### [The problem]
Change "bbox" to "bounding box" throughout the items below and write them out again with everything else the same, leaving out the pictures.

Collected data

※ ※ ※

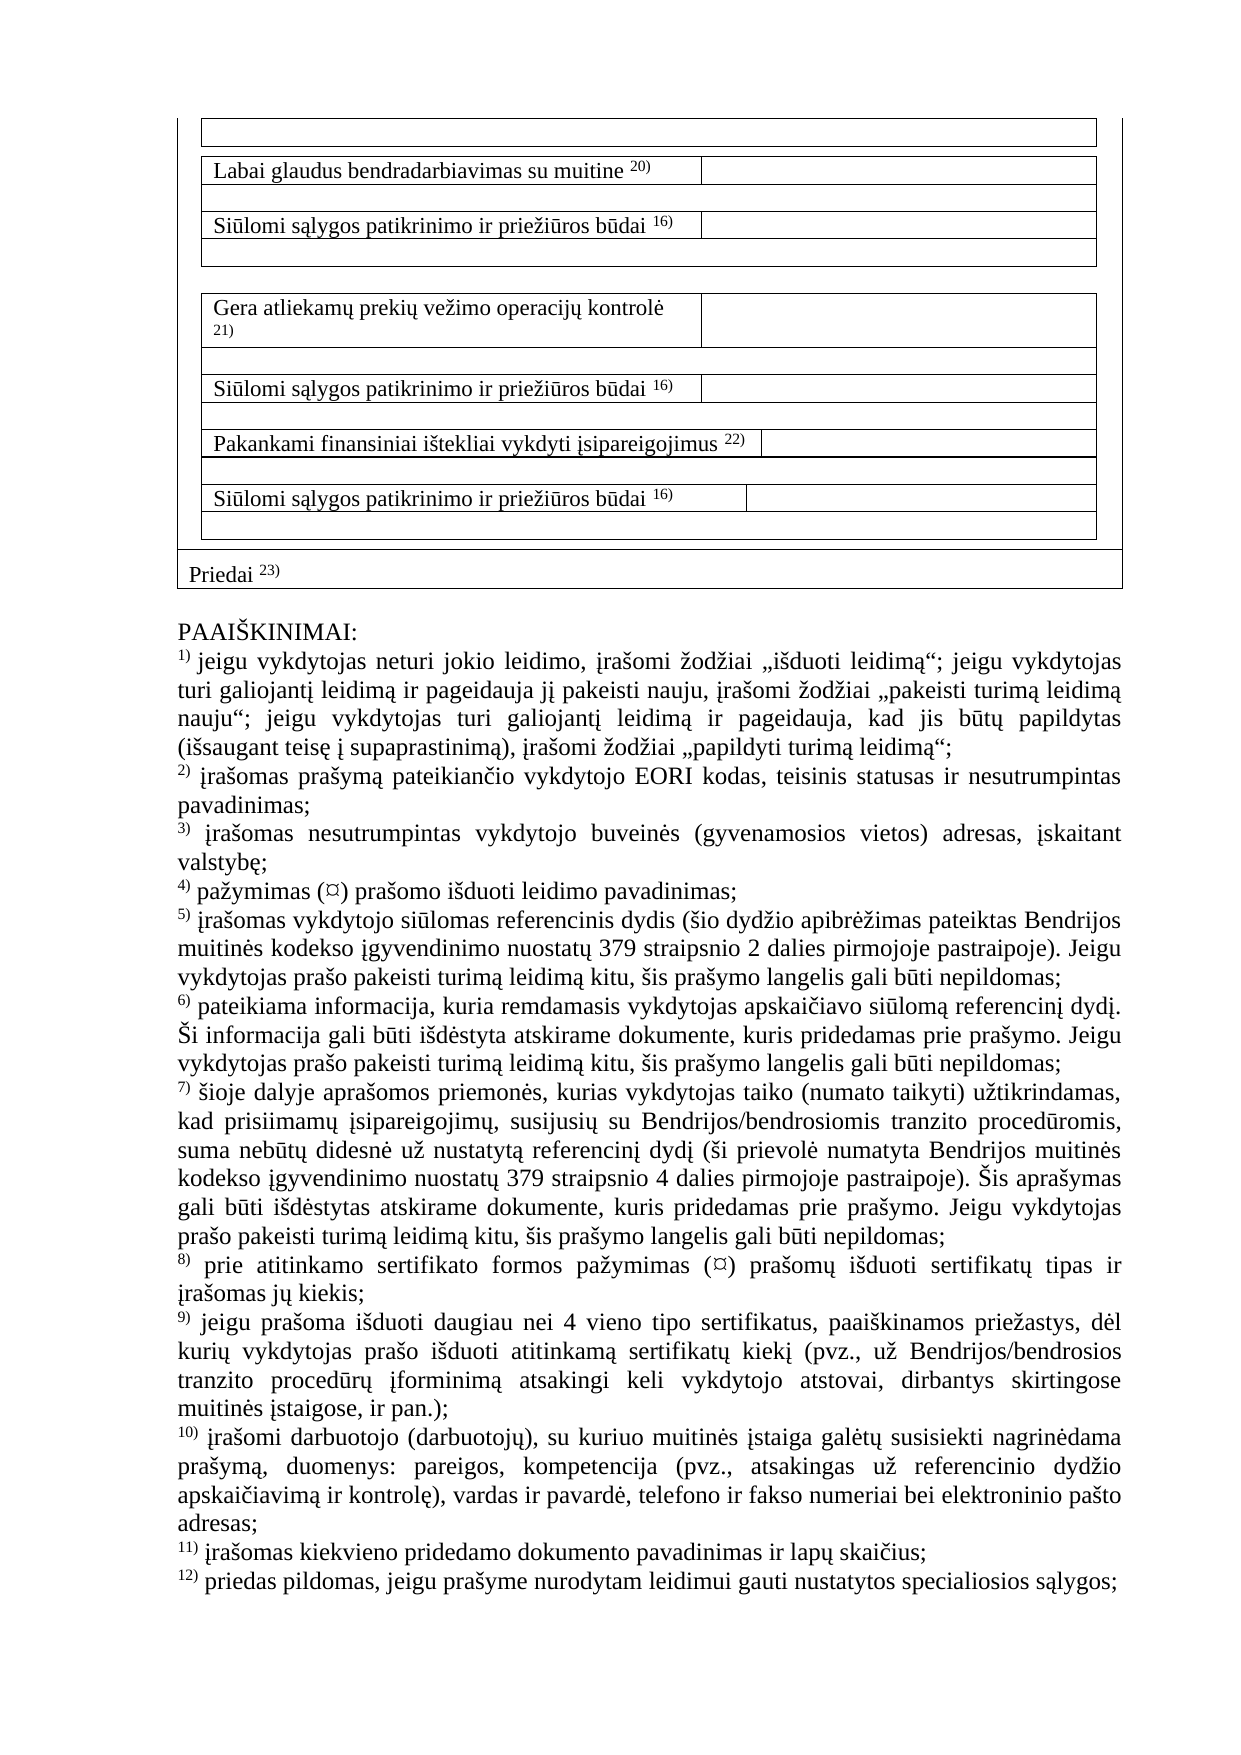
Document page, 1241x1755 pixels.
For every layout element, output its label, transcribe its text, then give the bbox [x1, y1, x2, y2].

text 9) jeigu prašoma išduoti daugiau nei 4 vieno tipo sertifikatus, paaiškinamos priežastys, dėl kurių vykdytojas prašo išduoti atitinkamą sertifikatų kiekį (pvz., už Bendrijos/bendrosios tranzito procedūrų įforminimą atsakingi keli vykdytojo atstovai, dirbantys skirtingose muitinės įstaigose, ir pan.); [177, 1307, 1122, 1422]
table_cell [1097, 511, 1122, 539]
table_cell [1097, 429, 1122, 456]
table_cell [202, 512, 1096, 539]
table_cell [178, 238, 201, 266]
table_cell [202, 185, 1096, 211]
table_cell [178, 156, 201, 183]
table_cell [1097, 118, 1122, 146]
text 4) pažymimas ([x]) prašomo išduoti leidimo pavadinimas; [177, 876, 1122, 905]
table_cell [1097, 484, 1122, 511]
table_cell Pakankami finansiniai ištekliai vykdyti įsipareigojimus 22) [202, 430, 761, 456]
table_cell [178, 266, 1122, 293]
table_cell [178, 347, 201, 374]
text 11) įrašomas kiekvieno pridedamo dokumento pavadinimas ir lapų skaičius; [177, 1537, 1122, 1566]
table_cell Siūlomi sąlygos patikrinimo ir priežiūros būdai 16) [202, 485, 746, 511]
text 5) įrašomas vykdytojo siūlomas referencinis dydis (šio dydžio apibrėžimas pateiktas Bendrijos muitinės kodekso įgyvendinimo nuostatų 379 straipsnio 2 dalies pirmojoje pastraipoje). Jeigu vykdytojas prašo pakeisti turimą leidimą kitu, šis prašymo langelis gali būti nepildomas; [177, 905, 1122, 991]
table_cell [1097, 293, 1122, 347]
table_cell [178, 211, 201, 238]
table_cell [702, 212, 1096, 238]
table_cell [1097, 456, 1122, 484]
table_cell [178, 118, 201, 146]
table_cell [1097, 211, 1122, 238]
table_cell [178, 402, 201, 429]
text 6) pateikiama informacija, kuria remdamasis vykdytojas apskaičiavo siūlomą referencinį dydį. Ši informacija gali būti išdėstyta atskirame dokumente, kuris pridedamas prie prašymo. Jeigu vykdytojas prašo pakeisti turimą leidimą kitu, šis prašymo langelis gali būti nepildomas; [177, 991, 1122, 1077]
table_cell [202, 119, 1096, 146]
table_cell Priedai 23) [178, 550, 1122, 587]
table_cell Gera atliekamų prekių vežimo operacijų kontrolė 21) [202, 294, 701, 347]
text 10) įrašomi darbuotojo (darbuotojų), su kuriuo muitinės įstaiga galėtų susisiekti nagrinėdama prašymą, duomenys: pareigos, kompetencija (pvz., atsakingas už referencinio dydžio apskaičiavimą ir kontrolę), vardas ir pavardė, telefono ir fakso numeriai bei elektroninio pašto adresas; [177, 1422, 1122, 1537]
table_cell [178, 429, 201, 456]
table_cell [202, 348, 1096, 374]
table_cell [1097, 402, 1122, 429]
table_cell [702, 157, 1096, 183]
table_cell [178, 146, 1122, 156]
table_cell [202, 458, 1096, 484]
table_cell Siūlomi sąlygos patikrinimo ir priežiūros būdai 16) [202, 212, 701, 238]
table_cell Labai glaudus bendradarbiavimas su muitine 20) [202, 157, 701, 183]
table_cell [1097, 347, 1122, 374]
table_cell [178, 484, 201, 511]
table_cell [702, 294, 1096, 347]
table_cell [178, 374, 201, 402]
table_cell [178, 456, 201, 484]
table_cell [202, 239, 1096, 266]
text 1) jeigu vykdytojas neturi jokio leidimo, įrašomi žodžiai „išduoti leidimą“; jeigu vykdytojas turi galiojantį leidimą ir pageidauja jį pakeisti nauju, įrašomi žodžiai „pakeisti turimą leidimą nauju“; jeigu vykdytojas turi galiojantį leidimą ir pageidauja, kad jis būtų papildytas (išsaugant teisę į supaprastinimą), įrašomi žodžiai „papildyti turimą leidimą“; [177, 646, 1122, 761]
table_cell Siūlomi sąlygos patikrinimo ir priežiūros būdai 16) [202, 375, 701, 402]
table_cell [747, 485, 1096, 511]
table_cell [178, 511, 201, 539]
text 12) priedas pildomas, jeigu prašyme nurodytam leidimui gauti nustatytos specialiosios sąlygos; [177, 1566, 1122, 1595]
table_cell [1097, 184, 1122, 211]
text 3) įrašomas nesutrumpintas vykdytojo buveinės (gyvenamosios vietos) adresas, įskaitant valstybę; [177, 818, 1122, 876]
table_cell [762, 430, 1096, 456]
table_cell [178, 184, 201, 211]
table_cell [178, 539, 1122, 549]
table_cell [1097, 156, 1122, 183]
text 7) šioje dalyje aprašomos priemonės, kurias vykdytojas taiko (numato taikyti) užtikrindamas, kad prisiimamų įsipareigojimų, susijusių su Bendrijos/bendrosiomis tranzito procedūromis, suma nebūtų didesnė už nustatytą referencinį dydį (ši prievolė numatyta Bendrijos muitinės kodekso įgyvendinimo nuostatų 379 straipsnio 4 dalies pirmojoje pastraipoje). Šis aprašymas gali būti išdėstytas atskirame dokumente, kuris pridedamas prie prašymo. Jeigu vykdytojas prašo pakeisti turimą leidimą kitu, šis prašymo langelis gali būti nepildomas; [177, 1077, 1122, 1250]
table_cell [202, 403, 1096, 429]
table_cell [1097, 238, 1122, 266]
table_cell [1097, 374, 1122, 402]
text PAAIŠKINIMAI: [177, 617, 1122, 646]
text 2) įrašomas prašymą pateikiančio vykdytojo EORI kodas, teisinis statusas ir nesutrumpintas pavadinimas; [177, 761, 1122, 818]
table_cell [702, 375, 1096, 402]
text 8) prie atitinkamo sertifikato formos pažymimas ([x]) prašomų išduoti sertifikatų tipas ir įrašomas jų kiekis; [177, 1250, 1122, 1307]
table_cell [178, 293, 201, 347]
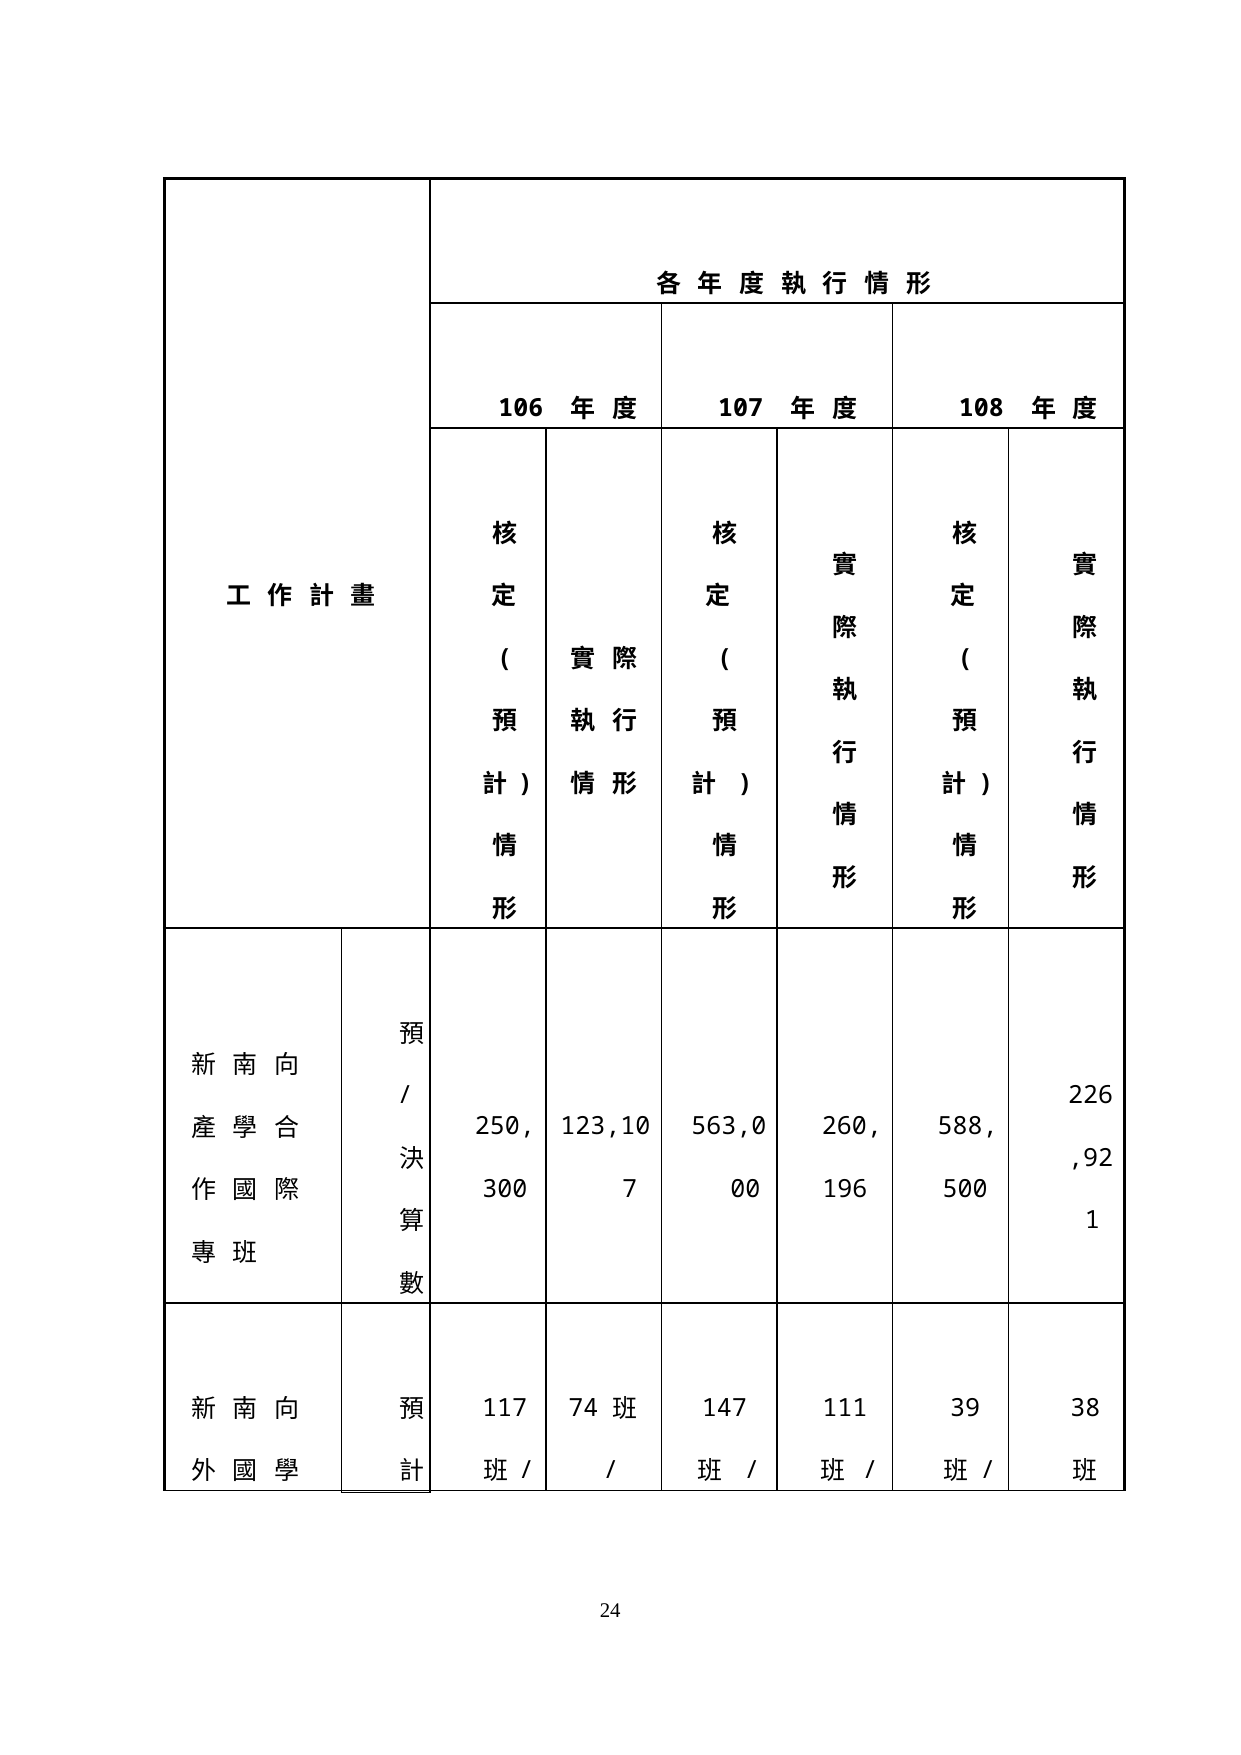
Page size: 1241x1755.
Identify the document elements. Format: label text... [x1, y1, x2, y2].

※ ※ ※

### [Result]
Document page, 1241x1755 pixels.
For every layout element, output its label, transcribe its text, then give the bounding box [x1, y1, x2, y2].

text 9) jeigu prašoma išduoti daugiau nei 4 vieno tipo sertifikatus, paaiškinamos priežastys, dėl kurių vykdytojas prašo išduoti atitinkamą sertifikatų kiekį (pvz., už Bendrijos/bendrosios tranzito procedūrų įforminimą atsakingi keli vykdytojo atstovai, dirbantys skirtingose muitinės įstaigose, ir pan.); [177, 1307, 1122, 1422]
table_cell [1097, 511, 1122, 539]
table_cell [1097, 429, 1122, 456]
table_cell [202, 512, 1096, 539]
table_cell [178, 238, 201, 266]
table_cell [202, 185, 1096, 211]
table_cell [178, 156, 201, 183]
table_cell [1097, 118, 1122, 146]
text 4) pažymimas ([x]) prašomo išduoti leidimo pavadinimas; [177, 876, 1122, 905]
table_cell [1097, 484, 1122, 511]
table_cell Pakankami finansiniai ištekliai vykdyti įsipareigojimus 22) [202, 430, 761, 456]
table_cell [178, 266, 1122, 293]
table_cell [178, 347, 201, 374]
text 11) įrašomas kiekvieno pridedamo dokumento pavadinimas ir lapų skaičius; [177, 1537, 1122, 1566]
table_cell Siūlomi sąlygos patikrinimo ir priežiūros būdai 16) [202, 485, 746, 511]
text 5) įrašomas vykdytojo siūlomas referencinis dydis (šio dydžio apibrėžimas pateiktas Bendrijos muitinės kodekso įgyvendinimo nuostatų 379 straipsnio 2 dalies pirmojoje pastraipoje). Jeigu vykdytojas prašo pakeisti turimą leidimą kitu, šis prašymo langelis gali būti nepildomas; [177, 905, 1122, 991]
table_cell [1097, 293, 1122, 347]
table_cell [178, 211, 201, 238]
table_cell [702, 212, 1096, 238]
table_cell [1097, 456, 1122, 484]
table_cell [178, 118, 201, 146]
table_cell [1097, 211, 1122, 238]
table_cell [178, 402, 201, 429]
text 6) pateikiama informacija, kuria remdamasis vykdytojas apskaičiavo siūlomą referencinį dydį. Ši informacija gali būti išdėstyta atskirame dokumente, kuris pridedamas prie prašymo. Jeigu vykdytojas prašo pakeisti turimą leidimą kitu, šis prašymo langelis gali būti nepildomas; [177, 991, 1122, 1077]
table_cell [202, 119, 1096, 146]
table_cell Priedai 23) [178, 550, 1122, 587]
table_cell Gera atliekamų prekių vežimo operacijų kontrolė 21) [202, 294, 701, 347]
text 10) įrašomi darbuotojo (darbuotojų), su kuriuo muitinės įstaiga galėtų susisiekti nagrinėdama prašymą, duomenys: pareigos, kompetencija (pvz., atsakingas už referencinio dydžio apskaičiavimą ir kontrolę), vardas ir pavardė, telefono ir fakso numeriai bei elektroninio pašto adresas; [177, 1422, 1122, 1537]
table_cell [178, 429, 201, 456]
table_cell [202, 348, 1096, 374]
table_cell [1097, 402, 1122, 429]
table_cell [702, 157, 1096, 183]
table_cell [178, 146, 1122, 156]
table_cell [202, 458, 1096, 484]
table_cell Siūlomi sąlygos patikrinimo ir priežiūros būdai 16) [202, 212, 701, 238]
table_cell Labai glaudus bendradarbiavimas su muitine 20) [202, 157, 701, 183]
table_cell [1097, 347, 1122, 374]
table_cell [178, 484, 201, 511]
table_cell [702, 294, 1096, 347]
table_cell [178, 374, 201, 402]
table_cell [178, 456, 201, 484]
table_cell [202, 239, 1096, 266]
text 1) jeigu vykdytojas neturi jokio leidimo, įrašomi žodžiai „išduoti leidimą“; jeigu vykdytojas turi galiojantį leidimą ir pageidauja jį pakeisti nauju, įrašomi žodžiai „pakeisti turimą leidimą nauju“; jeigu vykdytojas turi galiojantį leidimą ir pageidauja, kad jis būtų papildytas (išsaugant teisę į supaprastinimą), įrašomi žodžiai „papildyti turimą leidimą“; [177, 646, 1122, 761]
table_cell Siūlomi sąlygos patikrinimo ir priežiūros būdai 16) [202, 375, 701, 402]
table_cell [747, 485, 1096, 511]
table_cell [178, 511, 201, 539]
text 12) priedas pildomas, jeigu prašyme nurodytam leidimui gauti nustatytos specialiosios sąlygos; [177, 1566, 1122, 1595]
table_cell [1097, 184, 1122, 211]
text 3) įrašomas nesutrumpintas vykdytojo buveinės (gyvenamosios vietos) adresas, įskaitant valstybę; [177, 818, 1122, 876]
table_cell [762, 430, 1096, 456]
table_cell [178, 184, 201, 211]
table_cell [178, 539, 1122, 549]
table_cell [1097, 156, 1122, 183]
text 7) šioje dalyje aprašomos priemonės, kurias vykdytojas taiko (numato taikyti) užtikrindamas, kad prisiimamų įsipareigojimų, susijusių su Bendrijos/bendrosiomis tranzito procedūromis, suma nebūtų didesnė už nustatytą referencinį dydį (ši prievolė numatyta Bendrijos muitinės kodekso įgyvendinimo nuostatų 379 straipsnio 4 dalies pirmojoje pastraipoje). Šis aprašymas gali būti išdėstytas atskirame dokumente, kuris pridedamas prie prašymo. Jeigu vykdytojas prašo pakeisti turimą leidimą kitu, šis prašymo langelis gali būti nepildomas; [177, 1077, 1122, 1250]
table_cell [202, 403, 1096, 429]
table_cell [1097, 238, 1122, 266]
table_cell [1097, 374, 1122, 402]
text PAAIŠKINIMAI: [177, 617, 1122, 646]
text 2) įrašomas prašymą pateikiančio vykdytojo EORI kodas, teisinis statusas ir nesutrumpintas pavadinimas; [177, 761, 1122, 818]
table_cell [702, 375, 1096, 402]
text 8) prie atitinkamo sertifikato formos pažymimas ([x]) prašomų išduoti sertifikatų tipas ir įrašomas jų kiekis; [177, 1250, 1122, 1307]
table_cell [178, 293, 201, 347]
Page size: 1241x1755.
Identify the document elements. Format: label text... [x1, y1, x2, y2].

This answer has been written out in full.